SANAA, Yemen — More than 100,000 protesters who entered Yemen's capital Saturday after a 4-day march from another city were attacked by elite troops loyal to outgoing President Ali Abdullah Saleh, who opened fire with guns, water cannons and tear gas. Medical officials said at least three protesters were killed, including a woman.

The crowd of protesters had marched from Taiz, a city that has been a major opposition center 170 miles to the south. The first of its kind protest, called the March of Life, aimed to put pressure on the country's new government not to grant Saleh immunity from prosecution.

The violence underlined the continuing turmoil in Yemen even after Saleh signed a U.S.- and Saudi-backed deal last month by which he handed his powers to his vice president and committed to step down completely in return for immunity.

Protesters who rallied by the thousands for the past 10 months rejected the deal, demanding Saleh be tried for his bloody crackdown on their movement.

At the same time, Saleh has seemed to continue to exercise influence through his relatives and loyalists still in their positions, even after Vice President Abed Rabbo Mansour Hadi formed a unity government between the opposition and ruling party. Forces loyal to Saleh have defied orders to withdrew from the streets of Sanaa after a deadline was reached Saturday to do so.

The marchers Saturday were trying to pass down a main avenue on which the presidential palace is located when it was met at Sanaa's southern entrance by a force from the Republican Guard, which is commanded by Saleh's son, and Central Security forces, led by Saleh's nephew, backed by tanks.

Troops fired to disperse the crowd, who responded by throwing stones.

A medic at the scene, Mohammed el-Qoutbi, says three protesters including a woman were killed, and more than 30 people were injured by gunshots and tear gas.

As clashes went on, thousands of protesters camping in Sanaa's Change Square, which is the epicenter of Yemen's protest movement, marched to the scene to join in. The protesters were cordoned by security forces before reaching the site of clashes. Witnesses said they saw tanks and artillery units from military camps around the capital also heading to the site.

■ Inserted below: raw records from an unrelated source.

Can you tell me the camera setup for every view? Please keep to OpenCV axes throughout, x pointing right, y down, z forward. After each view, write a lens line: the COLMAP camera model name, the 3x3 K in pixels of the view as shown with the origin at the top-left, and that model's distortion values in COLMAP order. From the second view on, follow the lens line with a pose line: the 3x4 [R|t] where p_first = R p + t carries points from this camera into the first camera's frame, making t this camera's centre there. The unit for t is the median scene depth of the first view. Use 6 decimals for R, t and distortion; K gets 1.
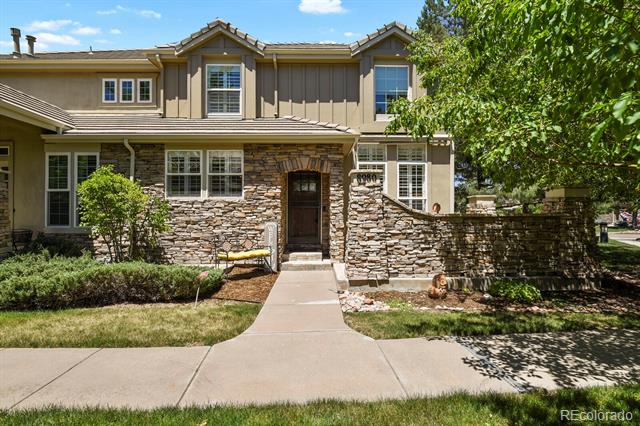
lens RADIAL K [[308.9, 0, 318.3], [0, 308.9, 212.4], [0, 0, 1]] dist [-0.000087, -0.000492]
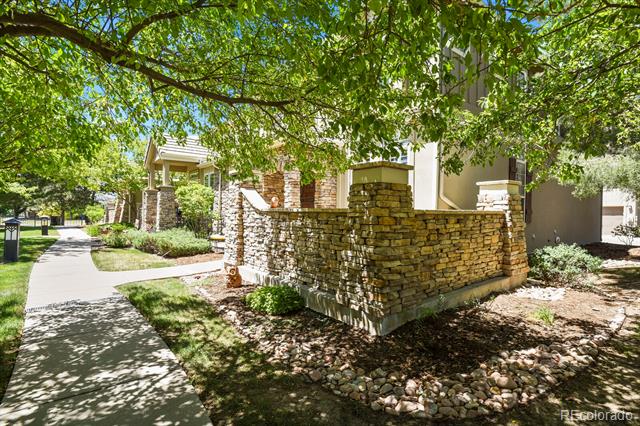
lens RADIAL K [[308.9, 0, 318.8], [0, 308.9, 212.9], [0, 0, 1]] dist [-0.000087, -0.000492]
pose [[0.616005, 0.016090, -0.787578, 1.302883], [-0.003367, 0.999836, 0.017792, 0.000139], [0.787735, -0.008308, 0.615958, 0.536409]]
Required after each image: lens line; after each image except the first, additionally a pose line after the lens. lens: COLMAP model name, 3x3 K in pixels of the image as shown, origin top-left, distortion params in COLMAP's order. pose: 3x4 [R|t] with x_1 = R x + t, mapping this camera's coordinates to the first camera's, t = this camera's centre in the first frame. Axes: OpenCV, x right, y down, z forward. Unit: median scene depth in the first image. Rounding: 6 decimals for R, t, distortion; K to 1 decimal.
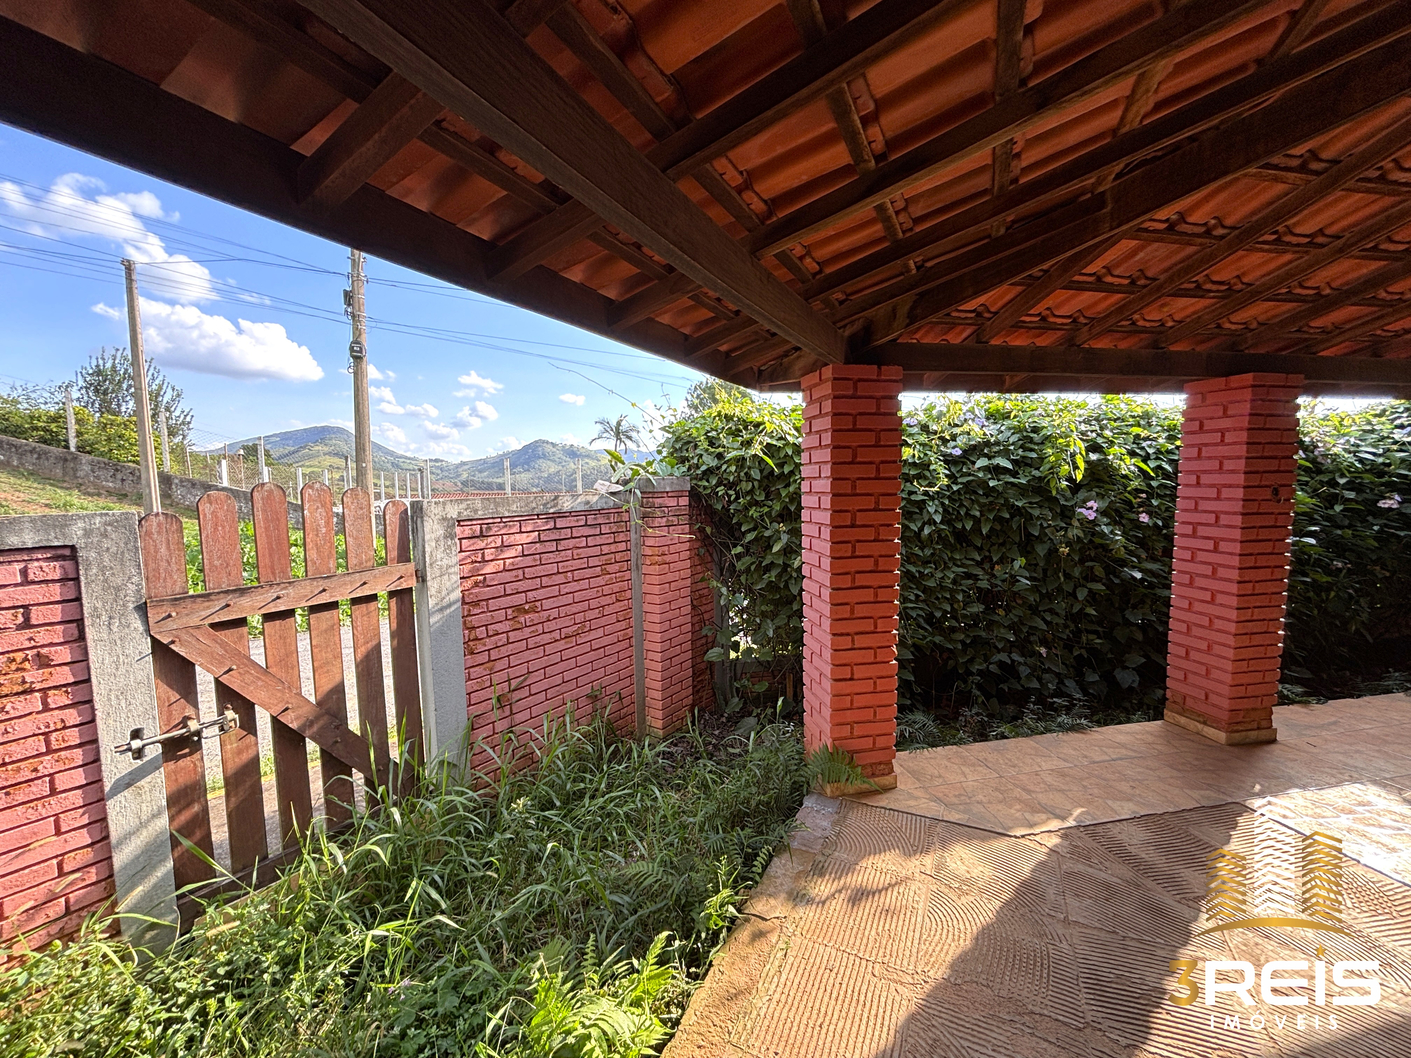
lens RADIAL K [[572.4, 0, 705.5], [0, 572.4, 529.0], [0, 0, 1]] dist [0.001472, -0.000076]
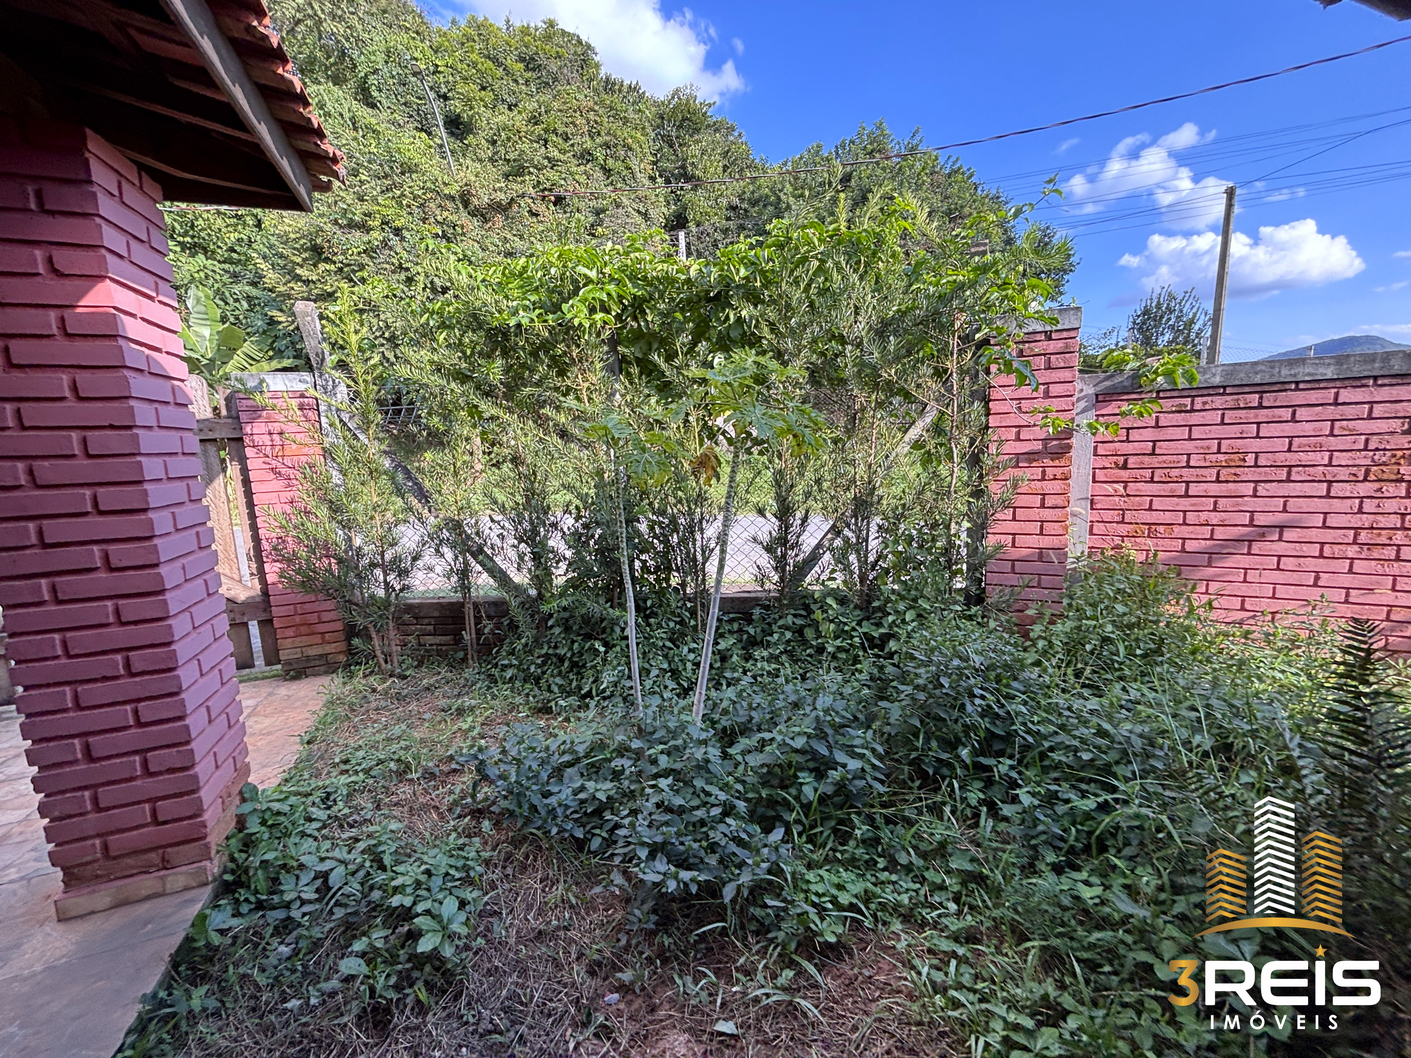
lens RADIAL K [[572.4, 0, 705.5], [0, 572.4, 529.0], [0, 0, 1]] dist [0.001472, -0.000076]
pose [[0.159134, 0.168491, -0.972773, -0.031478], [-0.051966, 0.985393, 0.162176, 0.084558], [0.985888, 0.024744, 0.165565, -0.274708]]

In the evening, Hadi, who heads a Military Committee in charge of preserving security and ending military presence in the streets, ordered the Republican Guard and other security forces to open the way for the protesters to continue marching. The forces eventually did let the protesters continue their march after international ambassadors working with Hadi also intervened, officials said, speaking on condition of anonymity because they were not authorized to discuss the behind-the-scenes efforts.

The march came as Yemen's parliament convened Saturday for the first time since opposition and independent lawmakers suspended their participation in March to protest the crackdown against protesters.

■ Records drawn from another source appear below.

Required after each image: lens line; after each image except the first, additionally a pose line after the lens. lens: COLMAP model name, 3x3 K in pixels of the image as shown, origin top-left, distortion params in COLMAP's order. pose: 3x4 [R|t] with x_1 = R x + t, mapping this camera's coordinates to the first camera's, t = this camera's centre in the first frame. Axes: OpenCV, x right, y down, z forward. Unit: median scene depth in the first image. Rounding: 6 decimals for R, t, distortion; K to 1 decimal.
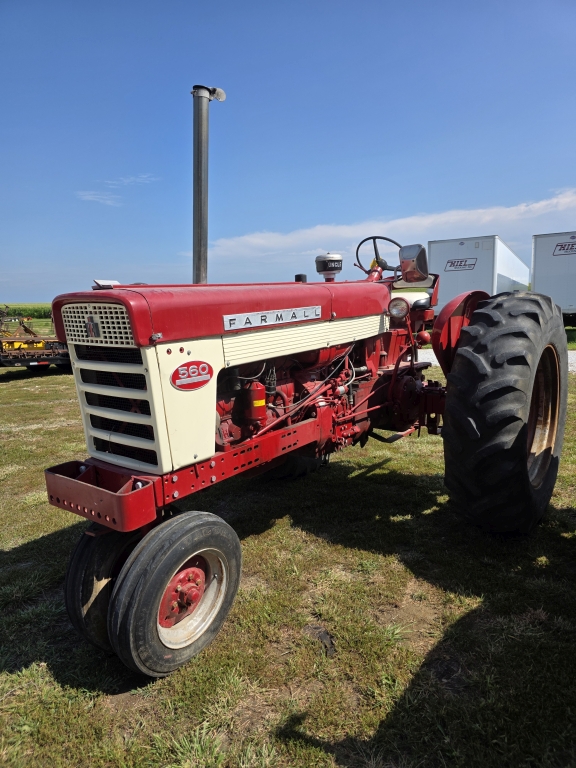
lens RADIAL K [[522.5, 0, 292.6], [0, 522.5, 388.5], [0, 0, 1]] dist [0.039523, -0.035889]
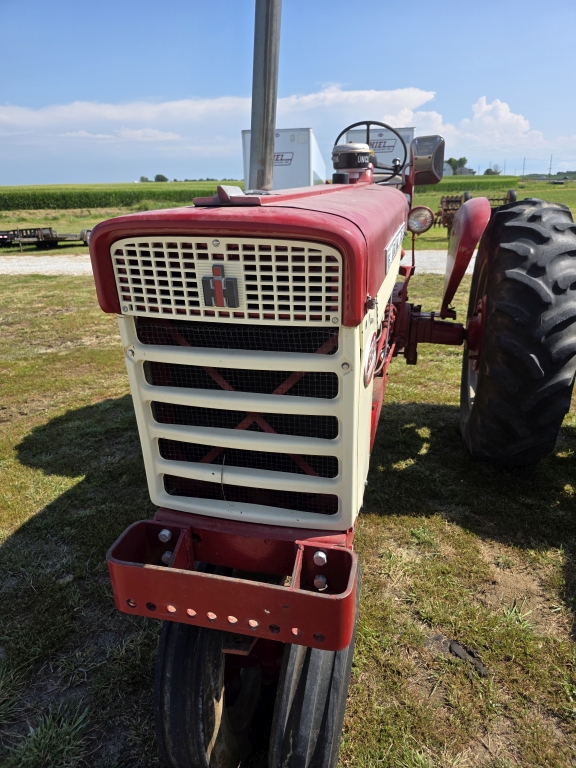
lens RADIAL K [[522.5, 0, 292.6], [0, 522.5, 388.5], [0, 0, 1]] dist [0.039523, -0.035889]
pose [[0.919028, -0.126188, 0.373450, -0.355140], [0.055197, 0.979240, 0.195046, -0.079575], [-0.390309, -0.158639, 0.906914, 0.352081]]
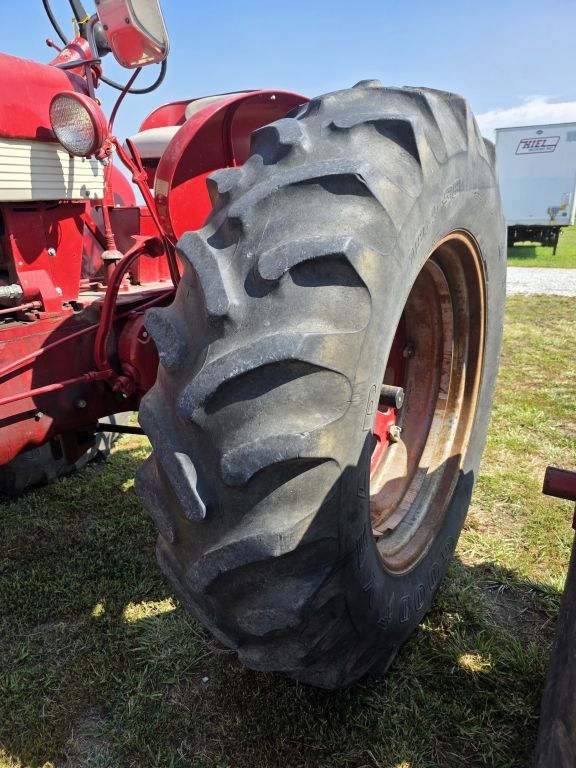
lens RADIAL K [[514.8, 0, 305.9], [0, 514.8, 395.7], [0, 0, 1]] dist [0.025096, -0.003163]
pose [[0.996001, -0.011929, 0.088547, 0.380937], [-0.003224, 0.985604, 0.169039, -0.031602], [-0.089288, -0.168648, 0.981624, 0.682917]]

Lawmakers were to discuss the program of the new national unity government, headed by veteran independent politician Mohammed Basindwa.

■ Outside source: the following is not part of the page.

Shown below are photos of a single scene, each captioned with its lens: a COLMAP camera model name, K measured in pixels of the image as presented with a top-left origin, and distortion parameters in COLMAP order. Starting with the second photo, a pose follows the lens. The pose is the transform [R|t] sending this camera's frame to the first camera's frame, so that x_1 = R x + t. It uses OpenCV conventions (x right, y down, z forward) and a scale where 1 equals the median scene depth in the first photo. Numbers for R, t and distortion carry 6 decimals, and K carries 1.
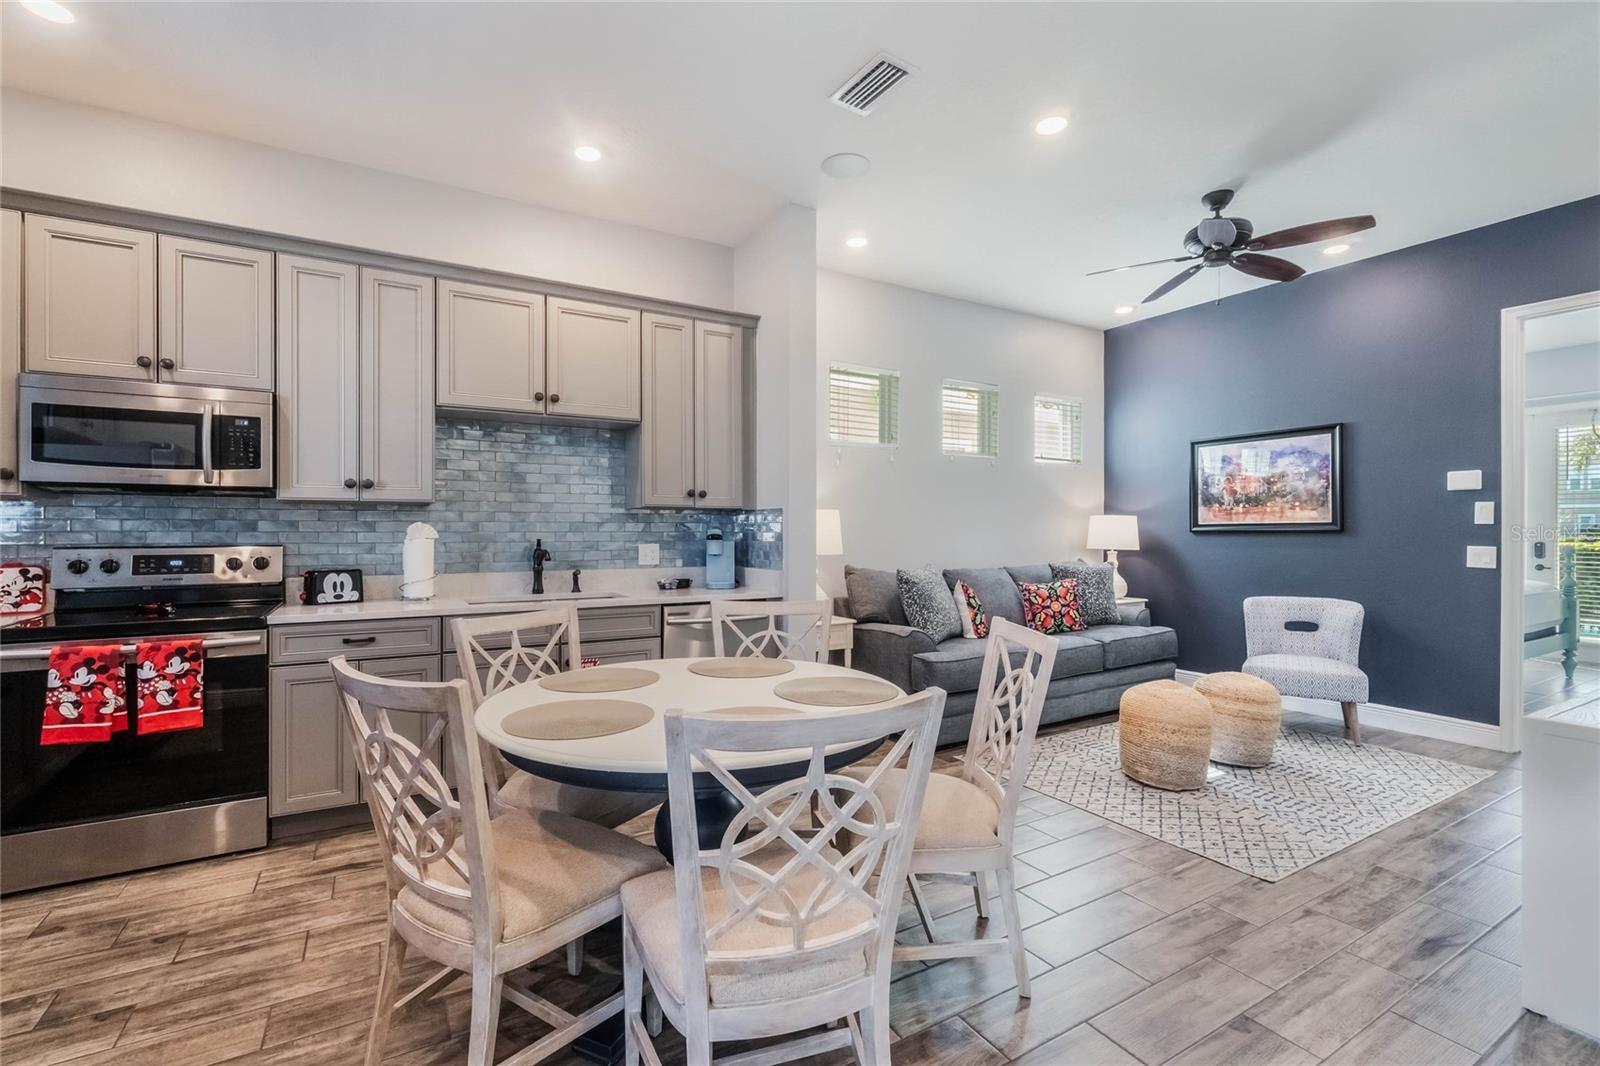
lens RADIAL K [[689.7, 0, 791.1], [0, 689.7, 531.2], [0, 0, 1]] dist [-0.002098, 0.000131]
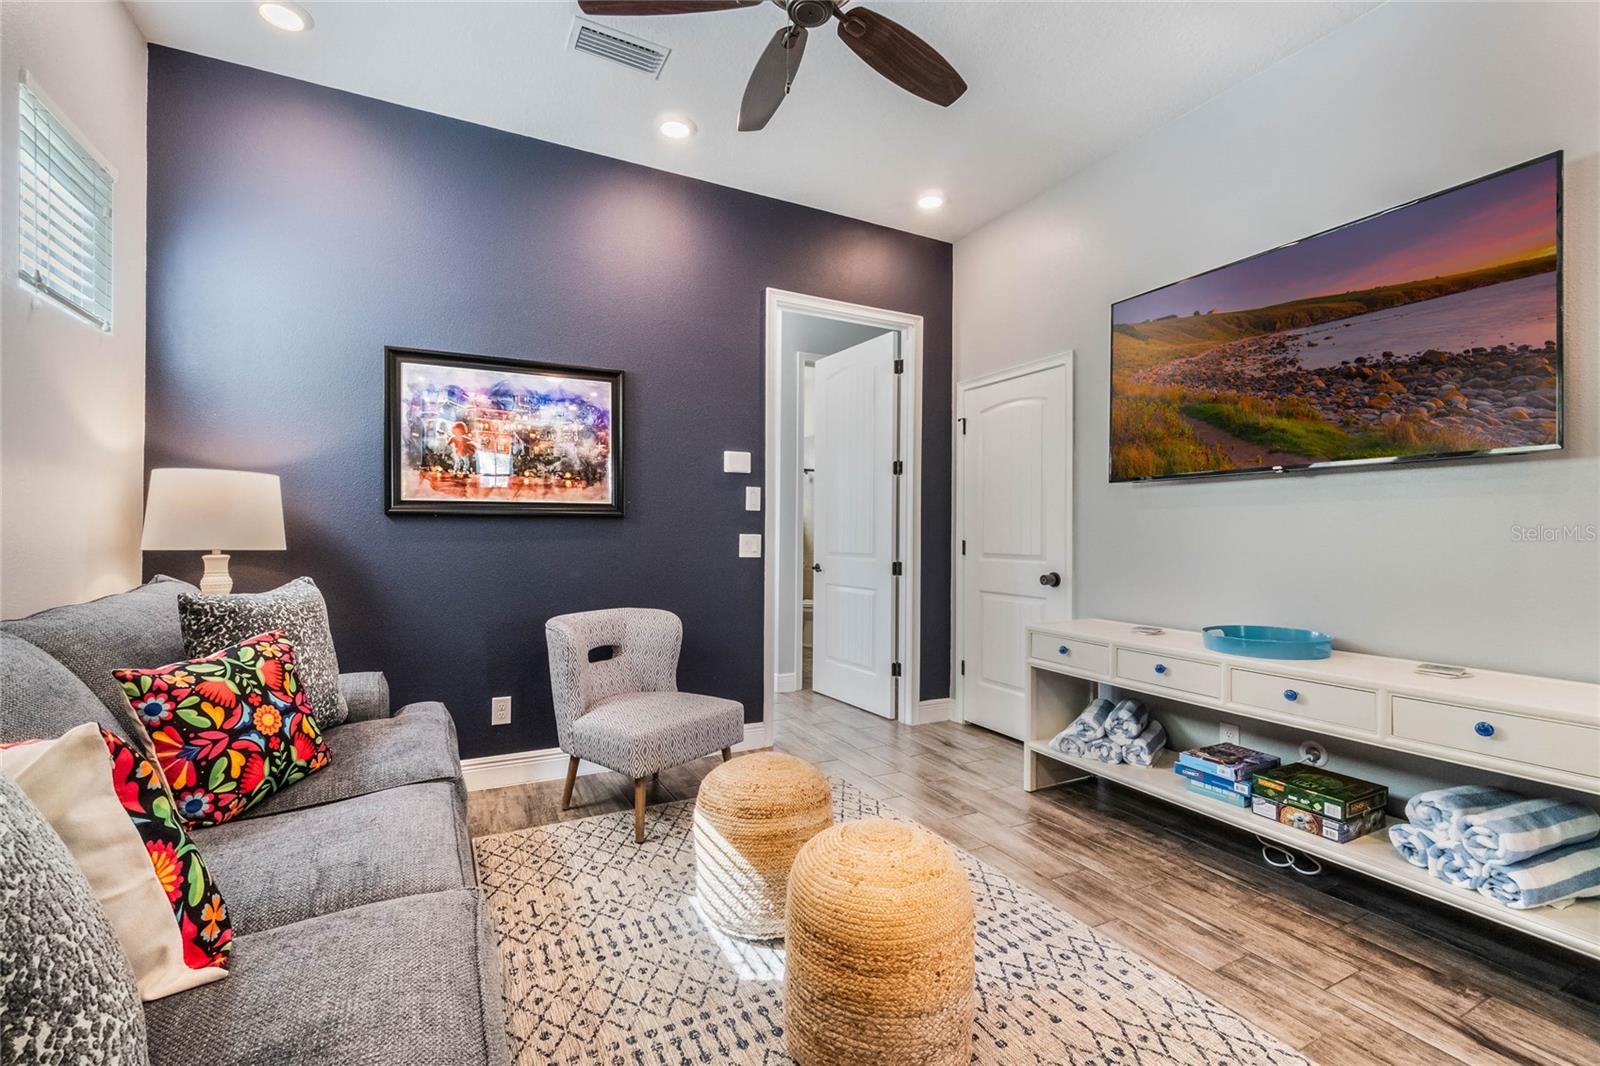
lens RADIAL K [[689.7, 0, 797.2], [0, 689.7, 531.1], [0, 0, 1]] dist [-0.002098, 0.000131]
pose [[0.044400, 0.001047, 0.999013, 0.077978], [-0.006819, 0.999976, -0.000745, 0.019912], [-0.998991, -0.006779, 0.044406, 0.998235]]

On Dec. 7, Basindwa said the government will focus on providing public services to the people, including electricity, water, fuel and basic commodities together with restoring security and stability.

Services and security have been in short supply during the unrest in Yemen, the poorest country in the Arab world.

However, the presence in the country of Saleh, his sons, family members and loyalists who still hold key positions could pose a challenge to the new administration.